▸ **EXERCISE REQUIREMENTS**: Quote everything from "AIM: Nuclear factor" down to "-617C/A (rs6721961) polymorphisms." in the abstract below on NRF2 gene polymorphisms and diabetic nephropathy.

▸ **EXCERPTED PASSAGE**:
↓↓↓

Association of Nuclear Factor Erythroid-2-Related Actor 2 Gene Polymorphisms with Diabetic Nephropathy in Chinese Patients.

AIM: Nuclear factor erythroid-2-related factor 2 (NRF2) has emerged as a therapeutic target in many diseases. To explore this further, we evaluated the relationships between the -617C/A (rs6721961) polymorphisms within the NRF2 promoter and diabetic nephropathy (DN) in Chinese Han patients with type 2 diabetes mellitus (T2DM).
METHODS: A total of 883 subjects with T2DM (500 without and 383 with DN) were enrolled in this study. Multivariable linear regression models were carried out to assess the association of DN with the -617C/A (rs6721961) polymorphisms.
RESULTS: The AA genotype frequencies in patients with DN were significantly lower than those in patients without DN (χ2 = 8.04, p = 0.018). Multivariate logistic regression analyses showed that individuals with the AA genotype had a significantly lower risk for DN (OR 0.52; 95% CI 0.28, 0.94; p = 0.029) than those with the CC genotype. Moreover, AA carriers had a significantly lower risk of DN (OR 0.46; 95% CI 0.26, 0.82; p = 0.009) relative to those with the CC + CA genotype, even after adjusting for known DN risk factors.
CONCLUSION: Our study indicated that the -617C/A polymorphism within the NRF2 promoter was significantly associated with DN in Chinese Han patients with T2DM.

↑↑↑

▸ **DATASET EXCERPTS**:
↓↓↓

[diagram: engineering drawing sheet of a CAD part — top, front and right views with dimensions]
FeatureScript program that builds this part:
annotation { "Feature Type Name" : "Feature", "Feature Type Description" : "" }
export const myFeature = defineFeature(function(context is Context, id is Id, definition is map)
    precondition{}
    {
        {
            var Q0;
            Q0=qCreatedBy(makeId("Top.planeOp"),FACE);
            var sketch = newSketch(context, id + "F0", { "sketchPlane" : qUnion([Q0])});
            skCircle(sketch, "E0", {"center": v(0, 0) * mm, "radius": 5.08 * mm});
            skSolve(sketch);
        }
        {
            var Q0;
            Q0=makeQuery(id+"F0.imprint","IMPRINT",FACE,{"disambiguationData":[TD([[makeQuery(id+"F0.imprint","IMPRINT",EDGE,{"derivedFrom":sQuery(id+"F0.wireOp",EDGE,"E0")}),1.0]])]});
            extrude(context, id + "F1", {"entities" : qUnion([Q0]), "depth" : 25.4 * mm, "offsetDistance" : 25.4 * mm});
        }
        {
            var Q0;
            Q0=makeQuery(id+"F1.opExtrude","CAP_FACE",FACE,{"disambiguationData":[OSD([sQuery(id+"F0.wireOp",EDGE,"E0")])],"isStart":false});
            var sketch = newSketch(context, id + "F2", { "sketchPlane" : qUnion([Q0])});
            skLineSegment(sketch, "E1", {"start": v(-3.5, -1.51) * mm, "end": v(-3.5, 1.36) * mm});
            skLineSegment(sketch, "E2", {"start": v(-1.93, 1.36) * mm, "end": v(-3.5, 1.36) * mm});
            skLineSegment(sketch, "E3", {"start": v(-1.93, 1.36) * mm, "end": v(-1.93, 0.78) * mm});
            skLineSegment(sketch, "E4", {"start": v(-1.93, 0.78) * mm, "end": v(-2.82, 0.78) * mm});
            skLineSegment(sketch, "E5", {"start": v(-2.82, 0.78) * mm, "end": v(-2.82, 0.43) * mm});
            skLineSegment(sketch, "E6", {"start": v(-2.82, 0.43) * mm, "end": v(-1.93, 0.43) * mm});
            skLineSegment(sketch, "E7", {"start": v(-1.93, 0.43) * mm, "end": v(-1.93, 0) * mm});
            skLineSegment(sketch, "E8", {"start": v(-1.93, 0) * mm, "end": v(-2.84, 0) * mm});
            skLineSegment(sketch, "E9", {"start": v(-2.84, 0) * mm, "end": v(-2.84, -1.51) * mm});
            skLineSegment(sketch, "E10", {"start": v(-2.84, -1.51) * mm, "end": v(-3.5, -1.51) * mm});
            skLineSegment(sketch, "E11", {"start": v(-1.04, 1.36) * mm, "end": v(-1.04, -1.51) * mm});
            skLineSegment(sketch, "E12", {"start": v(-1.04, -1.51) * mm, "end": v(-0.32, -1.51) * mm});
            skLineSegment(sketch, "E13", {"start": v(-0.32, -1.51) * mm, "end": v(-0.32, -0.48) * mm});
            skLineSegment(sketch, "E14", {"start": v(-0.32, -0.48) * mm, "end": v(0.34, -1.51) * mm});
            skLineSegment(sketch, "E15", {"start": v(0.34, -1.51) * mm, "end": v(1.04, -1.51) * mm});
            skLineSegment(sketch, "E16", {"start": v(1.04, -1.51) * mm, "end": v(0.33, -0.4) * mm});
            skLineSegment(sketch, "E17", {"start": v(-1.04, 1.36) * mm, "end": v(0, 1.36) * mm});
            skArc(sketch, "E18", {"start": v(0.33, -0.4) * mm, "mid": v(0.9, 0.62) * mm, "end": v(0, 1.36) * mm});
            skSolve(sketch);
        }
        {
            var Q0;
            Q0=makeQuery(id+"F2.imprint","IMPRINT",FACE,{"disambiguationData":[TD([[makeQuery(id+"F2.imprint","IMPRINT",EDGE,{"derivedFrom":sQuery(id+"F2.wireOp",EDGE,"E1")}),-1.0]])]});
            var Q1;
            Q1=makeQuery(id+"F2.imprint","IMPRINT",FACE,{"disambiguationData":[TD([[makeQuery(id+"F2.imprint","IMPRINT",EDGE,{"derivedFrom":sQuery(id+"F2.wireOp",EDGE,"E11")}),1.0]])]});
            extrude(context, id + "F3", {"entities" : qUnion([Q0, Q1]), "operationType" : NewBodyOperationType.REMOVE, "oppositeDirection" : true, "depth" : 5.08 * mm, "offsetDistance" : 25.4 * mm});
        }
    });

↑↑↑

▸ **SOLUTION TO THIS TASK**:
AIM: Nuclear factor erythroid-2-related factor 2 (NRF2) has emerged as a therapeutic target in many diseases. To explore this further, we evaluated the relationships between the -617C/A (rs6721961) polymorphisms within the NRF2 promoter and diabetic nephropathy (DN) in Chinese Han patients with type 2 diabetes mellitus (T2DM).
METHODS: A total of 883 subjects with T2DM (500 without and 383 with DN) were enrolled in this study. Multivariable linear regression models were carried out to assess the association of DN with the -617C/A (rs6721961) polymorphisms.